COURT EXERCICE 1 –
D'après l'extrait, pourquoi la procédure de divorce engagée en 1939 entre Olga et son mari a-t-elle été interrompue ?
COURT EXERCICE 2 –
Recopiez tout le passage de l'extrait, de « En 1933, à Lardières [1], commune » jusqu'à « chez sa mère. ».

+++ EXTRAIT

Olga Méru naît le 11 décembre 1913 à Pont-Sainte-Maxence (Oise – 60), fille d’Albert Méru, boulanger-pâtissier, et de Victoria Hébert, son épouse ; deuxième d’une famille de sept enfants, dont son frère, Albert Méru, né le 3 février 1918 à Pont-Saint-Maxence.

En 1931, la famille est installée au 15, rue de la République, à Méru. Le père est boulanger chez Cornaton. Victoria, la mère, est déclarée sans profession.

En 1933, à Lardières [1], commune limitrophe de Méru, Olga se marie.

À Méru, elle travaille avec son époux dans l’industrie de la tabletterie. En 1936, sa mère, séparée de son époux, y vit également, domiciliée rue Jeanne-d’Arc avec deux de ses fils ; tous tabletiers chez Dourain-Wadel.

En 1939, une procédure de divorce entamée entre Olga et son mari est interrompue par la déclaration de guerre. Mobilisé, celui-ci est fait prisonnier de guerre en mai-juin 1940.

La Résistance

Pendant la guerre, Olga Melin vit à Paris 11e, domiciliée au 136, rue du Chemin Vert, près du métro Père-Lachaise. Elle travaille dans une imprimerie. Son fils Étienne, victime de la poliomyélite, vit chez sa mère.

Olga et son frère, Albert Méru, font partie d’un groupe d’aide aux juifs, basé dans la rue des Amandiers, auquel appartient Madeleine Morin.

Le 8 septembre 1942, tous deux sont arrêtés par la police allemande au cours d’une rafle en gare de Lyon. Sans doute devaient-ils convoyer des juifs afin de les faire passer en « zone libre ».

L’internement

Après quelques semaines à Fresnes, Olga Melin est internée au camp allemand du Fort de Romainville, situé sur la commune des Lilas [2]]] (Seine-Saint-Denis – 93), premier élément d’infrastructure du Frontstalag 122. Le 8 octobre, elle y est enregistrée sous le matricule n° 882.

Le 22 janvier 1943, Olga Melin fait partie des cent premières femmes otages transférées en camions au camp de Royallieu à Compiègne (leurs fiches individuelles du Fort de Romainville indiquant « 22.1 Nach Compiègne uberstellt » : « transférée à Compiègne le 22.1 »). Le lendemain, un deuxième groupe de cent-vingt-deux détenues du Fort qui les y rejoint, auquel s’ajoutent huit prisonnières extraites d’autres lieux de détention (sept de la maison d’arrêt de Fresnes et une du dépôt de la préfecture de police de Paris). À ce jour, aucun témoignage de rescapée du premier transfert n’a été publié concernant les deux nuits et la journée passées à Royallieu, et le récit éponyme de Charlotte Delbo ne commence qu’au jour de la déportation…. Toutes passent la nuit du 23 janvier à Royallieu, probablement dans un bâtiment du secteur C du camp.

++++++
+++ JEU DE DONNÉES

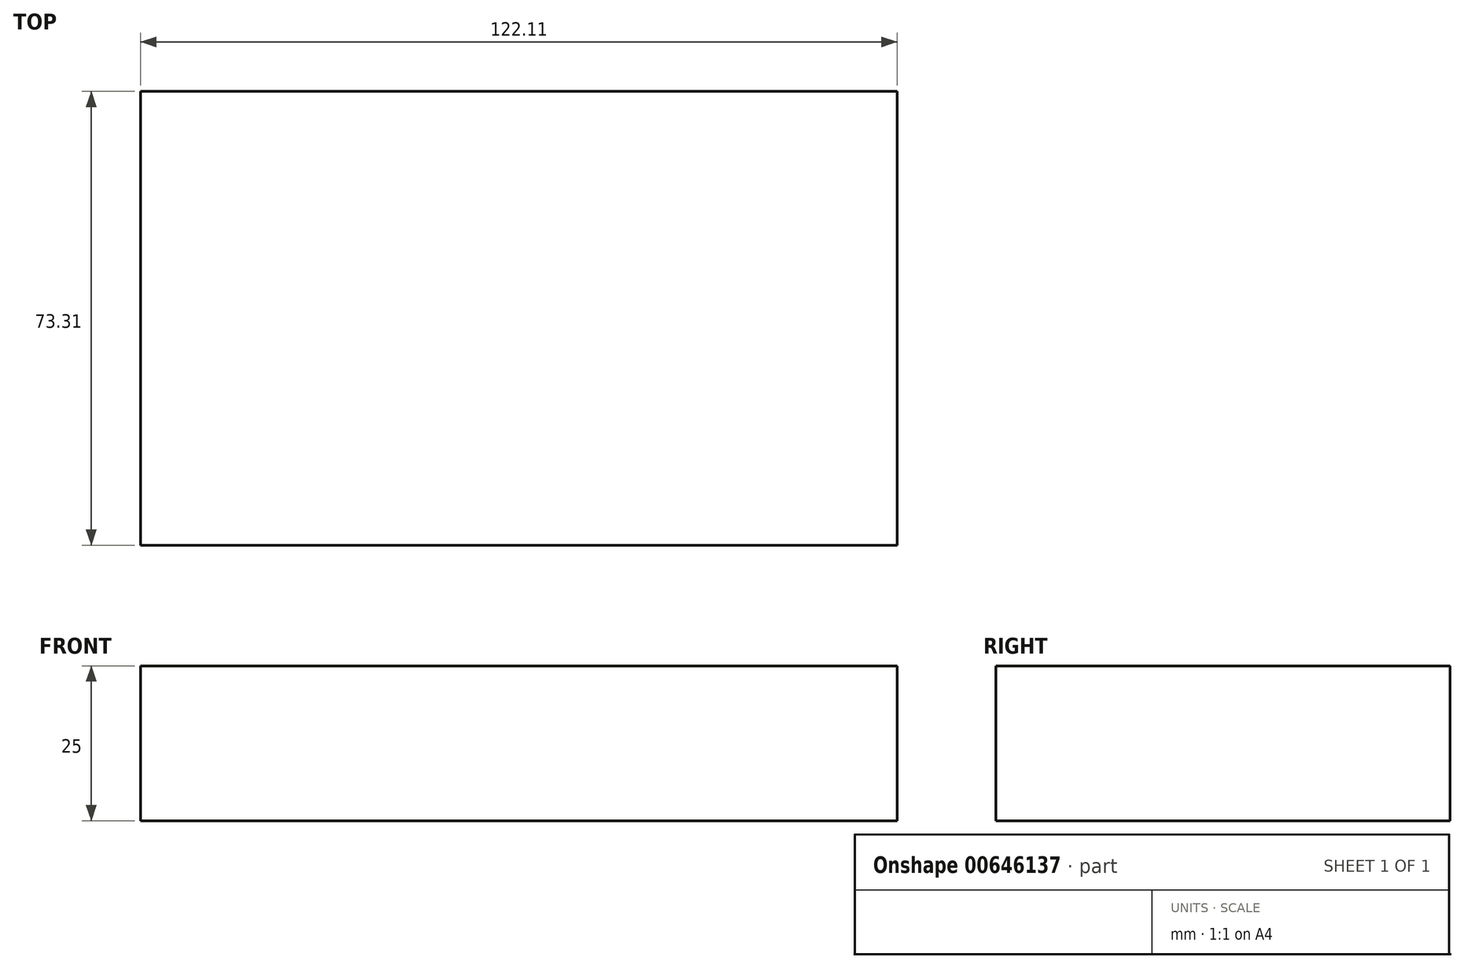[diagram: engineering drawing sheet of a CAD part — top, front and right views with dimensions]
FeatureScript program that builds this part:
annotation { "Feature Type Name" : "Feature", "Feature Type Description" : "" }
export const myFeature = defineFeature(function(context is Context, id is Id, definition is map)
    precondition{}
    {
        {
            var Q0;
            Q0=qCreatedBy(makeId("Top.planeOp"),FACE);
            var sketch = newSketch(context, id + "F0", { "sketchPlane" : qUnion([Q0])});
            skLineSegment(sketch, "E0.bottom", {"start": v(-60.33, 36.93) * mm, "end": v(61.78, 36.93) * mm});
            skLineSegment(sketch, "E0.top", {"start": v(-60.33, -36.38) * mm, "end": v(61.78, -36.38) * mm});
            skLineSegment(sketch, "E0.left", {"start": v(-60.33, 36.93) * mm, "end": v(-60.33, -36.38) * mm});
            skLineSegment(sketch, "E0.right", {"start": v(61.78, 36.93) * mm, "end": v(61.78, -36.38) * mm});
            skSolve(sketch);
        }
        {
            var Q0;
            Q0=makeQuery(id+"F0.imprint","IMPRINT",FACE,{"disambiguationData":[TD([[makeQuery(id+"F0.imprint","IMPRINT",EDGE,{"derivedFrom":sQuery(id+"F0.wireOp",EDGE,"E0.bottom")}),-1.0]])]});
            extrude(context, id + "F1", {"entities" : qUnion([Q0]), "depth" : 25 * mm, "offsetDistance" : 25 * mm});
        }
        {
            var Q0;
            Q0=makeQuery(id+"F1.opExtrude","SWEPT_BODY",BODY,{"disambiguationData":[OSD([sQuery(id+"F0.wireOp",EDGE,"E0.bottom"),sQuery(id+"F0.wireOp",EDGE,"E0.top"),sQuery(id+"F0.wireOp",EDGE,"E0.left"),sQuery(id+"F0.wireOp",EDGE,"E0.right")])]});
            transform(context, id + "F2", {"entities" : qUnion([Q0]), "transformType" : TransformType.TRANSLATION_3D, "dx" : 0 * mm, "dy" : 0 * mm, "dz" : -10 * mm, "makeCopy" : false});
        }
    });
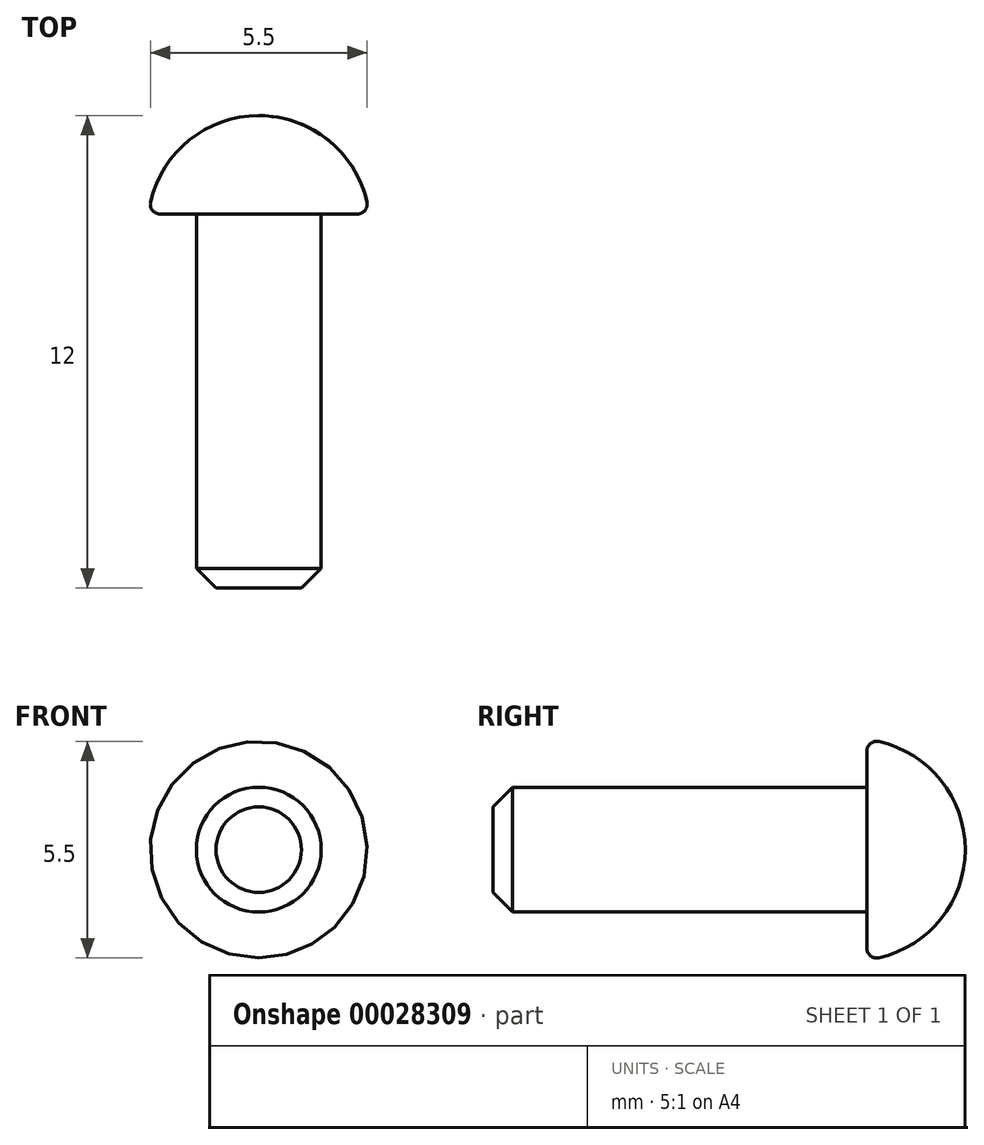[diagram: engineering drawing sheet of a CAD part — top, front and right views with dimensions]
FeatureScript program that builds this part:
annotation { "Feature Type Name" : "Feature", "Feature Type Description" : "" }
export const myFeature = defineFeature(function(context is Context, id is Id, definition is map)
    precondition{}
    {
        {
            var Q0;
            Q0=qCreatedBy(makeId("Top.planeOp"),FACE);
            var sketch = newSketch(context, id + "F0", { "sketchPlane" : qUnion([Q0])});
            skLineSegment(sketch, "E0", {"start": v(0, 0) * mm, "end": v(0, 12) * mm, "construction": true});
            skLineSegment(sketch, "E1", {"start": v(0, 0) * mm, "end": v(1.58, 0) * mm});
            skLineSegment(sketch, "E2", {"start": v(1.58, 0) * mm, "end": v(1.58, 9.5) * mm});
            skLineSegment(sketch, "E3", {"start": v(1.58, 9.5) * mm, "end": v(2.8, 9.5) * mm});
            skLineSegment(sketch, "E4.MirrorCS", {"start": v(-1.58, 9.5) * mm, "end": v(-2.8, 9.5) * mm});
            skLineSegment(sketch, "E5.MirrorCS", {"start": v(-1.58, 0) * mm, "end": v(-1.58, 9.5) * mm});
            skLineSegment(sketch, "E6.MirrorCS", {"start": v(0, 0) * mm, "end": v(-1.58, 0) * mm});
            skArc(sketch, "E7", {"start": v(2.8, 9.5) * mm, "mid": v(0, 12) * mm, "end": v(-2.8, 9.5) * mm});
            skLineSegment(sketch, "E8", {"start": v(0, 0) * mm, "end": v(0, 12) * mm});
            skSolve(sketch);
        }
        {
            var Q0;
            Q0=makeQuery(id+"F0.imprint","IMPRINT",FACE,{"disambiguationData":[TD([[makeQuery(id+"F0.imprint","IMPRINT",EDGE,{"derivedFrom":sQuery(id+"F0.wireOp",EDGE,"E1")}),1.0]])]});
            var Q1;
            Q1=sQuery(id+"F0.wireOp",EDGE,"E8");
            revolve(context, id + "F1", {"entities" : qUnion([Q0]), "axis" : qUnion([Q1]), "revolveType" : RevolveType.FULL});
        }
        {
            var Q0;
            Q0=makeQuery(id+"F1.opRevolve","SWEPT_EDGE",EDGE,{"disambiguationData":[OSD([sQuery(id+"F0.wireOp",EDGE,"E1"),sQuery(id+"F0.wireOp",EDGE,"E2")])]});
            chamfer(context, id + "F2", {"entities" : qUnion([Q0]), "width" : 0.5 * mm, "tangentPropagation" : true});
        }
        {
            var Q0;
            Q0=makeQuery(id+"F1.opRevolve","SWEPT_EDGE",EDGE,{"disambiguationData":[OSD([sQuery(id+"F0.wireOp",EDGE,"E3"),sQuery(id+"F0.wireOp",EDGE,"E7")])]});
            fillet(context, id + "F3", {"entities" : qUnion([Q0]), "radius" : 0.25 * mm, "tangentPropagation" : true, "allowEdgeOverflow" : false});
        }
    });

++++++

RÉSULTAT ATTENDU 1 –
La procédure de divorce a été interrompue par la déclaration de guerre.

RÉSULTAT ATTENDU 2 –
En 1933, à Lardières [1], commune limitrophe de Méru, Olga se marie.

À Méru, elle travaille avec son époux dans l’industrie de la tabletterie. En 1936, sa mère, séparée de son époux, y vit également, domiciliée rue Jeanne-d’Arc avec deux de ses fils ; tous tabletiers chez Dourain-Wadel.

En 1939, une procédure de divorce entamée entre Olga et son mari est interrompue par la déclaration de guerre. Mobilisé, celui-ci est fait prisonnier de guerre en mai-juin 1940.

La Résistance

Pendant la guerre, Olga Melin vit à Paris 11e, domiciliée au 136, rue du Chemin Vert, près du métro Père-Lachaise. Elle travaille dans une imprimerie. Son fils Étienne, victime de la poliomyélite, vit chez sa mère.